REQUIRED ACTION A = Please count the lines in the entries that contain the string "total", treating uppercase and lowercase as different, and give only the number.

Roy Costa, RS, MS, (MBA)
October 24, 2011
As the result of the release of the FDA environmental assessment at Jensen Farms, the roles of all food safety persons involved at Jensen Farms-Frontera have rightfully come under fire. Once again the nature of industry-led food safety regulation itself (food safety auditing) is in question.
That all involved maintain some degree of responsibility for this disaster is without question. When a disaster like this occurs, one must ask who is responsible, but also why did it occur and how can it be prevented in the future.
The produce industry is unregulated and has been since the founding of this country, and this is the primary problem. In the recent past, we have become painfully aware of the inadequacies of our industry-led prevention efforts at the farm level. In defense of the effort, while much has been done, it has been a short time to change the nature of agriculture. This is what we are doing by implementing food safety strategies in open air and on-farm environments. We must also change the culture; animals on farms, for example, have been a given for centuries.
Food safety auditors executing a buyer-driven auditing model rely upon the certification body to develop and manage the standard that guides their work in the field. The standard is not a public health law and it is not developed like one. The auditor has no legal authority to demand records, embargo products, or close an operation, for example.
Enforcement, if you will, has been in the hands of the "buyers." They rely on third-party audits, their own second-party audits, letters of guarantee and the like, before make buying decisions. Buying decisions should take into account food safety, but supply and demand pressures might induce buyers to purchase from sources without a clear safety margin. However wrong this is, there is nothing illegal about this practice.
Auditors currently are not required to inform FDA of violations, but auditors are currently required to know what regulatory violations have been cited in the records of the firm, and if they were corrected. Auditors are also expected to follow the guidelines of the audit and make an accurate assessment of findings. When this is not done we must ask why.

EXERCISE MATERIAL =
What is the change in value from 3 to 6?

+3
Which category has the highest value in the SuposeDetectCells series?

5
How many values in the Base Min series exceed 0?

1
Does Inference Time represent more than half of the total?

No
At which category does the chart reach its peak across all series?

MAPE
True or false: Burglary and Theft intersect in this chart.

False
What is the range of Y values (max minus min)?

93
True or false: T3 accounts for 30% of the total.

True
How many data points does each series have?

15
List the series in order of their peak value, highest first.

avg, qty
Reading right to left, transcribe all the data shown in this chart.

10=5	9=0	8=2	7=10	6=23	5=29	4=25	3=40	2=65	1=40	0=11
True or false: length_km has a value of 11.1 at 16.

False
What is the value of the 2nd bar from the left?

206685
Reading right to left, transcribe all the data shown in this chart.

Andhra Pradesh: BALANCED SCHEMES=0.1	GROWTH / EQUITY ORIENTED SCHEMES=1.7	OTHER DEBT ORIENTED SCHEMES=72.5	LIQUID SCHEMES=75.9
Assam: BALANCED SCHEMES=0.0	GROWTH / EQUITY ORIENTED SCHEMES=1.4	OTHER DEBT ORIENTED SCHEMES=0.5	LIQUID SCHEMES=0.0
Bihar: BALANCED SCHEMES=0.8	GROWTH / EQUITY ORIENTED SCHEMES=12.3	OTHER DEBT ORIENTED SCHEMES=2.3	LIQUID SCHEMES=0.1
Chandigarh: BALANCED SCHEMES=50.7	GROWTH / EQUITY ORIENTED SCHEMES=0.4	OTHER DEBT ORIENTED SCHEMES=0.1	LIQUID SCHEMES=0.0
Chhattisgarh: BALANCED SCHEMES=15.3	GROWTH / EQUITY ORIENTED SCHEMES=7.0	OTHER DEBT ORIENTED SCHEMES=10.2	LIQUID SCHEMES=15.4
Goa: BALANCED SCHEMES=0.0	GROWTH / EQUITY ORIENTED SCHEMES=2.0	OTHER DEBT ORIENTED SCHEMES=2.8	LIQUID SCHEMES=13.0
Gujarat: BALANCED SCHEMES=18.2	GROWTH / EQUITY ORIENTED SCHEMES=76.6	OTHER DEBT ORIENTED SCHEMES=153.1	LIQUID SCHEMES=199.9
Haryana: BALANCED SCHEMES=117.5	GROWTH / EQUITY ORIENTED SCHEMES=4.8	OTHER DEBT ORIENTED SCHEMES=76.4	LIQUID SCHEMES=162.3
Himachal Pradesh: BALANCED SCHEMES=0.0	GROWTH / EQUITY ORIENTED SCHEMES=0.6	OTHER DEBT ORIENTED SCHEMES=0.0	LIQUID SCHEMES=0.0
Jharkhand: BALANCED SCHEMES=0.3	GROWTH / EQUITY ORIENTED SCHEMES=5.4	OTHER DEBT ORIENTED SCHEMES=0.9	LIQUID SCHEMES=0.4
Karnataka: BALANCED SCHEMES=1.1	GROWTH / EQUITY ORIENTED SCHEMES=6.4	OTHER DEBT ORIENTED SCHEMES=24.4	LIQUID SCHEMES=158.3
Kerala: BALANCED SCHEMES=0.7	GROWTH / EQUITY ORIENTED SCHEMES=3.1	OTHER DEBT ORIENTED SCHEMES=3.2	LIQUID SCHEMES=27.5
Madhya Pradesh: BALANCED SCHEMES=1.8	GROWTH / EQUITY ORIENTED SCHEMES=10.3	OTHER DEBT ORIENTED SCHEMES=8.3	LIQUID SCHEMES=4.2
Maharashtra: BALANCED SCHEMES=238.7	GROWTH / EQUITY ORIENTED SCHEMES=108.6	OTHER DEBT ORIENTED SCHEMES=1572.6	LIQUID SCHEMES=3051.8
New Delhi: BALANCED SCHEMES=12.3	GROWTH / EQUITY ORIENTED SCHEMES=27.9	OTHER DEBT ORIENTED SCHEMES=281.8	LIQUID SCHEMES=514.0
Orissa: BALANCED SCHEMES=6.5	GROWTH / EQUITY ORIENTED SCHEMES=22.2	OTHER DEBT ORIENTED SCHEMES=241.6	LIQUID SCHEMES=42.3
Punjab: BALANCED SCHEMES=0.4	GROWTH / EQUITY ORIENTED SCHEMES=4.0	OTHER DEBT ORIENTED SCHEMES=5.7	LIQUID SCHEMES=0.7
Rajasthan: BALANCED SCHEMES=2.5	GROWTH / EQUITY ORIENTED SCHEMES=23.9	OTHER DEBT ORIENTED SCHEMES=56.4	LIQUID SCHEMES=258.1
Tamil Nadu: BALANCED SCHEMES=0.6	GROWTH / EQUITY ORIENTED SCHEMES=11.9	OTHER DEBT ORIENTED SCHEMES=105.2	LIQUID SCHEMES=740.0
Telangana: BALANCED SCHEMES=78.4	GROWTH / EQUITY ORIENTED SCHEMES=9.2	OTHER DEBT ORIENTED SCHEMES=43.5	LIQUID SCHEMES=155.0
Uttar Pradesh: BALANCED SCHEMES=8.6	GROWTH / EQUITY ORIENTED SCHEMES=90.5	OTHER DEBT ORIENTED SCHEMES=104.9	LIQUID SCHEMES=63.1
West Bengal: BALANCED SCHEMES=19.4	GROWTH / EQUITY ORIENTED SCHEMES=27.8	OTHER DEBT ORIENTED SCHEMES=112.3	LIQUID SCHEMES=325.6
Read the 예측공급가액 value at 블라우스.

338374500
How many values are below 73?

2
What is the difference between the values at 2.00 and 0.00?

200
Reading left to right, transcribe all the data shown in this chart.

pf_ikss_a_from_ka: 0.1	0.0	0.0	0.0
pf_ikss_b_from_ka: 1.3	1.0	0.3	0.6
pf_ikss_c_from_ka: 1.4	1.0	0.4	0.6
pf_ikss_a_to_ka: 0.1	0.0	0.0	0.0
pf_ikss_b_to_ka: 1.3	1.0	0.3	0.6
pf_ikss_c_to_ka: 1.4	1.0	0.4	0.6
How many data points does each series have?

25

REQUIRED ACTION B = Return the whole commentary on food safety auditing above, word for word.

EXERCISE ANSWER A = 2

EXERCISE ANSWER B =
Roy Costa, RS, MS, (MBA)
October 24, 2011
As the result of the release of the FDA environmental assessment at Jensen Farms, the roles of all food safety persons involved at Jensen Farms-Frontera have rightfully come under fire. Once again the nature of industry-led food safety regulation itself (food safety auditing) is in question.
That all involved maintain some degree of responsibility for this disaster is without question. When a disaster like this occurs, one must ask who is responsible, but also why did it occur and how can it be prevented in the future.
The produce industry is unregulated and has been since the founding of this country, and this is the primary problem. In the recent past, we have become painfully aware of the inadequacies of our industry-led prevention efforts at the farm level. In defense of the effort, while much has been done, it has been a short time to change the nature of agriculture. This is what we are doing by implementing food safety strategies in open air and on-farm environments. We must also change the culture; animals on farms, for example, have been a given for centuries.
Food safety auditors executing a buyer-driven auditing model rely upon the certification body to develop and manage the standard that guides their work in the field. The standard is not a public health law and it is not developed like one. The auditor has no legal authority to demand records, embargo products, or close an operation, for example.
Enforcement, if you will, has been in the hands of the "buyers." They rely on third-party audits, their own second-party audits, letters of guarantee and the like, before make buying decisions. Buying decisions should take into account food safety, but supply and demand pressures might induce buyers to purchase from sources without a clear safety margin. However wrong this is, there is nothing illegal about this practice.
Auditors currently are not required to inform FDA of violations, but auditors are currently required to know what regulatory violations have been cited in the records of the firm, and if they were corrected. Auditors are also expected to follow the guidelines of the audit and make an accurate assessment of findings. When this is not done we must ask why.